** TEXTAUSZUG **
Anm. zu ArbG Berlin: Bedrohung und Störung des Betriebsfriedens über Facebook: ordentliche Kündigung gerechtfertigt?

Kündigungsschutzgesetz

Das ArbG Berlin hat mit Urteil vom 7.10.2024 (59 Ca 8733/24 und 59 Ca 11420/24) entschieden, dass wenn ein Arbeitnehmer in einer über 1 000 Kollegen und Kolleginnen umfassenden privaten Facebook-Gruppe Drohungen gegen ver.di verbreitet, dies die ordentliche Kündigung seines Arbeitsverhältnisses rechtfertigt (Entscheidungszusammenfassung mit Praxishinweisen der Kanzlei Friedrich Graf von Westphalen & Partner mbB).

** AUFGABENSTELLUNG **
Schreiben Sie aus der Urteilsanmerkung zur Facebook-Kündigung die Stelle von „Kündigungsschutzgesetz“ bis „von Westphalen & Partner mbB).“ wortgetreu ab.

** DATENSÄTZE **
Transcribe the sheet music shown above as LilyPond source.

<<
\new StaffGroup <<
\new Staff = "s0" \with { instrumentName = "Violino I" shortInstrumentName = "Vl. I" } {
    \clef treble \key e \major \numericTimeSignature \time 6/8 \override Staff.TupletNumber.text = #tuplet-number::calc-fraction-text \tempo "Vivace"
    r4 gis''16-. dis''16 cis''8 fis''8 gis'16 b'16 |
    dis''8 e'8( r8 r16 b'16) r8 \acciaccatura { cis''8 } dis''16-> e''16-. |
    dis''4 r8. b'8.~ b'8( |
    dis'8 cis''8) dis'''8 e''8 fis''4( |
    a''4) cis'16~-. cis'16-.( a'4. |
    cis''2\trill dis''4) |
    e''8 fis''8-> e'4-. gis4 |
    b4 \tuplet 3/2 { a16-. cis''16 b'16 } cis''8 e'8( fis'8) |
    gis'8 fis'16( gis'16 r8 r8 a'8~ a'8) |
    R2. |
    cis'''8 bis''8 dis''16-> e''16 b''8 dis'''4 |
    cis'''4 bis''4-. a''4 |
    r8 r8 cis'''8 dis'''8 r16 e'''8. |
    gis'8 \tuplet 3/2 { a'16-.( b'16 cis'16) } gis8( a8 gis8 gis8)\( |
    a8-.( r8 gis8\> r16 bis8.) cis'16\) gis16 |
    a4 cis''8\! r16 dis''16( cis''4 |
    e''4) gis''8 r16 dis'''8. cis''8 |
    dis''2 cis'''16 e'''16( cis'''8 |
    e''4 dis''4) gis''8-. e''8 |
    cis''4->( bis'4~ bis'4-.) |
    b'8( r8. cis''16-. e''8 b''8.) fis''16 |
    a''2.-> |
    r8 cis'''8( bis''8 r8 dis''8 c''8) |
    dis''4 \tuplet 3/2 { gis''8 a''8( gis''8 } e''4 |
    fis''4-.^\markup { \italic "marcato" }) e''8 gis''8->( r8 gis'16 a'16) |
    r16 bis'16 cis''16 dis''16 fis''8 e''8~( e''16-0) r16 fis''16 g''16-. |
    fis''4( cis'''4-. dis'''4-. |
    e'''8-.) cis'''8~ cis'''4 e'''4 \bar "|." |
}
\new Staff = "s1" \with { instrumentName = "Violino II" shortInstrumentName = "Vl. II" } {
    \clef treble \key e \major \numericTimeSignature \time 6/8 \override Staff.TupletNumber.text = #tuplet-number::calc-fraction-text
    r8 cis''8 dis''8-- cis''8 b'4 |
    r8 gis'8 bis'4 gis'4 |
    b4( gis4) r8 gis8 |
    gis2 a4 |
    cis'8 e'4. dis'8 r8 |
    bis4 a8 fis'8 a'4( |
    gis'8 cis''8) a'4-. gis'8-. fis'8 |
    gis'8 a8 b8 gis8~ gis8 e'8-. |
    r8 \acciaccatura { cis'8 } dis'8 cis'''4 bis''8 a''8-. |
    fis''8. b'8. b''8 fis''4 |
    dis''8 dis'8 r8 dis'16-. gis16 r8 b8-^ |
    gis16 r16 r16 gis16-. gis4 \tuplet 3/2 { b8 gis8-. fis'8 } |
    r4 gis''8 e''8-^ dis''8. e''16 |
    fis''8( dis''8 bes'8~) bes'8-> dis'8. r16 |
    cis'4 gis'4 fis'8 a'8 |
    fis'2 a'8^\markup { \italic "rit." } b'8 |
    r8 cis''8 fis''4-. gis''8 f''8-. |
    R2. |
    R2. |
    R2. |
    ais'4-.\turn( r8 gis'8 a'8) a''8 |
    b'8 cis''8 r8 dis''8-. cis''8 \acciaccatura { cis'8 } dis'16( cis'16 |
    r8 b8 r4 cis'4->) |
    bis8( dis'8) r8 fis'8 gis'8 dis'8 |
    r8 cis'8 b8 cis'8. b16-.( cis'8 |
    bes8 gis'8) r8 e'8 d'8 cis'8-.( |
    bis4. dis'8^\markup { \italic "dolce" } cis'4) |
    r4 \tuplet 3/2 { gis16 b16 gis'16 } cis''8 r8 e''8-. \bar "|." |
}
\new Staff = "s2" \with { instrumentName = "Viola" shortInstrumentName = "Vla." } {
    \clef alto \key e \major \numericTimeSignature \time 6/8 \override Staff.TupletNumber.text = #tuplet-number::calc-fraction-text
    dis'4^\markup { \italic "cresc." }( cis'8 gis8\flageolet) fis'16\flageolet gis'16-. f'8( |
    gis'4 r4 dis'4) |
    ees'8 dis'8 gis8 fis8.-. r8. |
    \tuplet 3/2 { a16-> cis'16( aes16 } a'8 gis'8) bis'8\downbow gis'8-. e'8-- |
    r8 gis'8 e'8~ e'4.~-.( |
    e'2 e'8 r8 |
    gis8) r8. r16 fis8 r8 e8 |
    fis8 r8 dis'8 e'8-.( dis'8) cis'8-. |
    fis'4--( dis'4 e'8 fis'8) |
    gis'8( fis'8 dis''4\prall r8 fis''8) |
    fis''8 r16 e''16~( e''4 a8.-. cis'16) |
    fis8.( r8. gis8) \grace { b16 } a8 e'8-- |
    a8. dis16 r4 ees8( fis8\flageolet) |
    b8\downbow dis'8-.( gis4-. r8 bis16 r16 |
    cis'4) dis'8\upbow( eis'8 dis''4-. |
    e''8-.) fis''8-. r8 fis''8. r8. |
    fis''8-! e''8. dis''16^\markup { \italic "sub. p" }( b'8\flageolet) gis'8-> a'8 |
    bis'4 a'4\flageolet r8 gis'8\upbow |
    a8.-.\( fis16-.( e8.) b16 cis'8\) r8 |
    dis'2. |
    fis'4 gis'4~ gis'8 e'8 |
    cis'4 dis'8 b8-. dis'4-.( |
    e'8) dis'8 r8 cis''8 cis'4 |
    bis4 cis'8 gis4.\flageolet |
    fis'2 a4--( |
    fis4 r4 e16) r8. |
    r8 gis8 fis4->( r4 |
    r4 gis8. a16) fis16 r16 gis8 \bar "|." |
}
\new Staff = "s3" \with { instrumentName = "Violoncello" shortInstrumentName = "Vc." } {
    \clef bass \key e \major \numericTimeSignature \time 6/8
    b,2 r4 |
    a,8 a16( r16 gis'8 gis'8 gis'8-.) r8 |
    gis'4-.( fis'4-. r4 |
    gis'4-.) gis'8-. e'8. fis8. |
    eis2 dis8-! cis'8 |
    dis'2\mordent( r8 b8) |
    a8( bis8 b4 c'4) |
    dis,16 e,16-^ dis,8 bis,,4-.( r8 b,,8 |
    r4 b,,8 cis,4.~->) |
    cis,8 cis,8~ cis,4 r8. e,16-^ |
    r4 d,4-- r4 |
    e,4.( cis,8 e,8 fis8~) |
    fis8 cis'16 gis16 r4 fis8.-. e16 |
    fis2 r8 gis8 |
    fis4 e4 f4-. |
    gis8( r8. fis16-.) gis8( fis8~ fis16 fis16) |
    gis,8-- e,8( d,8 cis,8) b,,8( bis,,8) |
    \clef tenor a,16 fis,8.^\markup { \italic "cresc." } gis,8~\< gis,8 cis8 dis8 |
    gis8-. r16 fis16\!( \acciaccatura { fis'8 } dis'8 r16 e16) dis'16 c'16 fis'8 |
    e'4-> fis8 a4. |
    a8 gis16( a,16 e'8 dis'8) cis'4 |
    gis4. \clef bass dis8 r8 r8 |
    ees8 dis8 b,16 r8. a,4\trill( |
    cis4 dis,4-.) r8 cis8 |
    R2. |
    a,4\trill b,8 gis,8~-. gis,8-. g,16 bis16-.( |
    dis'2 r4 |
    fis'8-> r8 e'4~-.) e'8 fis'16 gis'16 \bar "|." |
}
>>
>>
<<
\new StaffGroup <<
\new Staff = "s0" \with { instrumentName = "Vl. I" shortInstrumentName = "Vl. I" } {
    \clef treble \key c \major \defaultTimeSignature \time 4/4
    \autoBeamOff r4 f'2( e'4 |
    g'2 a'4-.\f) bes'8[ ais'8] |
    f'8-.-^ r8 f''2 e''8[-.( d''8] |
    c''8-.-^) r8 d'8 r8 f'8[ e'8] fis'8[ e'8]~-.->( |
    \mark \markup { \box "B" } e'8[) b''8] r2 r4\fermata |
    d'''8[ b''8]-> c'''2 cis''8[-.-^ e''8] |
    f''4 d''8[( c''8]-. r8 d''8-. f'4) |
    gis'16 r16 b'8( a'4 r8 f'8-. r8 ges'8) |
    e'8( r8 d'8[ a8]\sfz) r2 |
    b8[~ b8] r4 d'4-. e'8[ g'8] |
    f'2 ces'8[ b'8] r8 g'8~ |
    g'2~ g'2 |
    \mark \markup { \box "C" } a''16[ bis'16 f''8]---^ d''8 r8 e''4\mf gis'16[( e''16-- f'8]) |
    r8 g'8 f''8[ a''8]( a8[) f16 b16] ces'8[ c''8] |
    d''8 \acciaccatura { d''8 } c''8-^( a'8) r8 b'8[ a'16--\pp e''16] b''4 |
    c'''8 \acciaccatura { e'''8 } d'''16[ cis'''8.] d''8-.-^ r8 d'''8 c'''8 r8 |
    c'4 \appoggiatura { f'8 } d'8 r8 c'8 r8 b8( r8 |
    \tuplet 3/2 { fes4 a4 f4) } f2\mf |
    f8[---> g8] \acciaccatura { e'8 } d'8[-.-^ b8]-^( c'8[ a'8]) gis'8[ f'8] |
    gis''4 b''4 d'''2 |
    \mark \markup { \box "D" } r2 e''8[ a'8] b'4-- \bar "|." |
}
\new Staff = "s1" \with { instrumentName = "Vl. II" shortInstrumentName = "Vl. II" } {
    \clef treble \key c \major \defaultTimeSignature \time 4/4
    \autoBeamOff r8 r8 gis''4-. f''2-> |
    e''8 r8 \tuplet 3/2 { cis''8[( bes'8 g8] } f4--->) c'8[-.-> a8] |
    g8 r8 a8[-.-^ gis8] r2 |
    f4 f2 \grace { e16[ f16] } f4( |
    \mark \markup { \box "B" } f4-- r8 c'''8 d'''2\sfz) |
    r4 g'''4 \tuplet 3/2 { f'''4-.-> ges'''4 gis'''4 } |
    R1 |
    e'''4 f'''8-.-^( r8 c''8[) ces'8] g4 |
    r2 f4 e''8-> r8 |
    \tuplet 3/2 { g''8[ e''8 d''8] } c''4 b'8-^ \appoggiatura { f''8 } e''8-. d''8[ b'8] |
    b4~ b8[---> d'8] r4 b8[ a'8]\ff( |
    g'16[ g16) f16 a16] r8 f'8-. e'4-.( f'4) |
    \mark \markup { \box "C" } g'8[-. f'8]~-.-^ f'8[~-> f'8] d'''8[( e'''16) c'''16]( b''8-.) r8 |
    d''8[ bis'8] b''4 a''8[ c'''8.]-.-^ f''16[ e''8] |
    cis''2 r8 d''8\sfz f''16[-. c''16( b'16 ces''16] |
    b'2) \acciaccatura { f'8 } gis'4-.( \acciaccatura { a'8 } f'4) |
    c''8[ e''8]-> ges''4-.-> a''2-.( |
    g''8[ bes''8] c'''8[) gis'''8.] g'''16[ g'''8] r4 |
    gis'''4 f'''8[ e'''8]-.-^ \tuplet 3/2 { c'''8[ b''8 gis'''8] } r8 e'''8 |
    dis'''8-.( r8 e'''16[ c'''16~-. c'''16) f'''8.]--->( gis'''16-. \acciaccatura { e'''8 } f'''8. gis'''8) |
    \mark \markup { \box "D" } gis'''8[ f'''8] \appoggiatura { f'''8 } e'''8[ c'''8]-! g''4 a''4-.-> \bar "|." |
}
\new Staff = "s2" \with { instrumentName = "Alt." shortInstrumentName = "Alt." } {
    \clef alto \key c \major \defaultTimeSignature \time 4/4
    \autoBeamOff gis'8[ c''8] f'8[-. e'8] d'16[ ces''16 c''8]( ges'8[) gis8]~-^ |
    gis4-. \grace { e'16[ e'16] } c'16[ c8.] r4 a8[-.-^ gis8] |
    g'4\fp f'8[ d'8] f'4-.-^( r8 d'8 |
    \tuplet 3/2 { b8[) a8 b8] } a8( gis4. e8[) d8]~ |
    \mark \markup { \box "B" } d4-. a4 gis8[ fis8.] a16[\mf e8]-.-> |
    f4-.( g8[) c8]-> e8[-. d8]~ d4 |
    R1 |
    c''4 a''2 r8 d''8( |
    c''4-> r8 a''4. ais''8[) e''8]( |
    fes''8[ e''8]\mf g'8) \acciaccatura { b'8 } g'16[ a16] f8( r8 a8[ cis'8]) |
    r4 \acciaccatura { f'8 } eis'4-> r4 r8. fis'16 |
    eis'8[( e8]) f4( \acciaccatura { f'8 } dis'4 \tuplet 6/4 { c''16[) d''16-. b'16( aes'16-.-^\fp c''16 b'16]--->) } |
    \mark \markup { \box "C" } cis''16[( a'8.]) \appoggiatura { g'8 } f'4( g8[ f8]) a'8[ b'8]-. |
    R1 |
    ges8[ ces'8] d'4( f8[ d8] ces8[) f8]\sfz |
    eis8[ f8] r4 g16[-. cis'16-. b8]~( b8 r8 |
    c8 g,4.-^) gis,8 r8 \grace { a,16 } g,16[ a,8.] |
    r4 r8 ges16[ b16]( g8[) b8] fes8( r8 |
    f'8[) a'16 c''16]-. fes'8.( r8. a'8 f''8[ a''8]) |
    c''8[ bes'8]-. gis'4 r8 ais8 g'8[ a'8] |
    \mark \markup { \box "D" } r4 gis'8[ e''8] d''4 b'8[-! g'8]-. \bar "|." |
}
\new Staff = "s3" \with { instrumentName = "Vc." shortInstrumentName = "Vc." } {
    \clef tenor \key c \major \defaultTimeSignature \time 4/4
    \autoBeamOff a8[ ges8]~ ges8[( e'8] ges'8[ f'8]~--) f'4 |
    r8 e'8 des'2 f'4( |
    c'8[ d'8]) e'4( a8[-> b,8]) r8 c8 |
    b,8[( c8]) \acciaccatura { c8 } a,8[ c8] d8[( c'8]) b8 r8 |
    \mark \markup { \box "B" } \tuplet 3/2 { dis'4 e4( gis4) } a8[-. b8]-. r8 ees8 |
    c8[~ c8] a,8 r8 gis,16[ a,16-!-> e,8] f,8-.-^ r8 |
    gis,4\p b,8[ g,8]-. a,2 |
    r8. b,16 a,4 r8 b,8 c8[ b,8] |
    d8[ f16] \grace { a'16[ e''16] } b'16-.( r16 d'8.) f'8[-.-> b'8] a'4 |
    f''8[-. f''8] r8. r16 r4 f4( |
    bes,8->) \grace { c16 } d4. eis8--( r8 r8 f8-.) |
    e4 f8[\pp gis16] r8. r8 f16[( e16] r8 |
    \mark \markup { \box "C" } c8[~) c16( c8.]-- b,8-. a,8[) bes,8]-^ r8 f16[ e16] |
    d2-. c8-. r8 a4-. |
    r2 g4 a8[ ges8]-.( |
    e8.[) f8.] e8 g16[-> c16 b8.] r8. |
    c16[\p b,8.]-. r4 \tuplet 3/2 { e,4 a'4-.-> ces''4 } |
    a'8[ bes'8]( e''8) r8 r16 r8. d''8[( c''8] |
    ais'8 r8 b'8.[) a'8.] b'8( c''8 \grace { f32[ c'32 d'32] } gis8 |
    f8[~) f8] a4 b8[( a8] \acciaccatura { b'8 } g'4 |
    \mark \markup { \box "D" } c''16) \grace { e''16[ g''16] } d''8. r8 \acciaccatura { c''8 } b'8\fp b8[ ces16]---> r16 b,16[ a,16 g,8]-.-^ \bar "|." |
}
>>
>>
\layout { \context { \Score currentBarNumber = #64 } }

** LÖSUNG **
Kündigungsschutzgesetz

Das ArbG Berlin hat mit Urteil vom 7.10.2024 (59 Ca 8733/24 und 59 Ca 11420/24) entschieden, dass wenn ein Arbeitnehmer in einer über 1 000 Kollegen und Kolleginnen umfassenden privaten Facebook-Gruppe Drohungen gegen ver.di verbreitet, dies die ordentliche Kündigung seines Arbeitsverhältnisses rechtfertigt (Entscheidungszusammenfassung mit Praxishinweisen der Kanzlei Friedrich Graf von Westphalen & Partner mbB).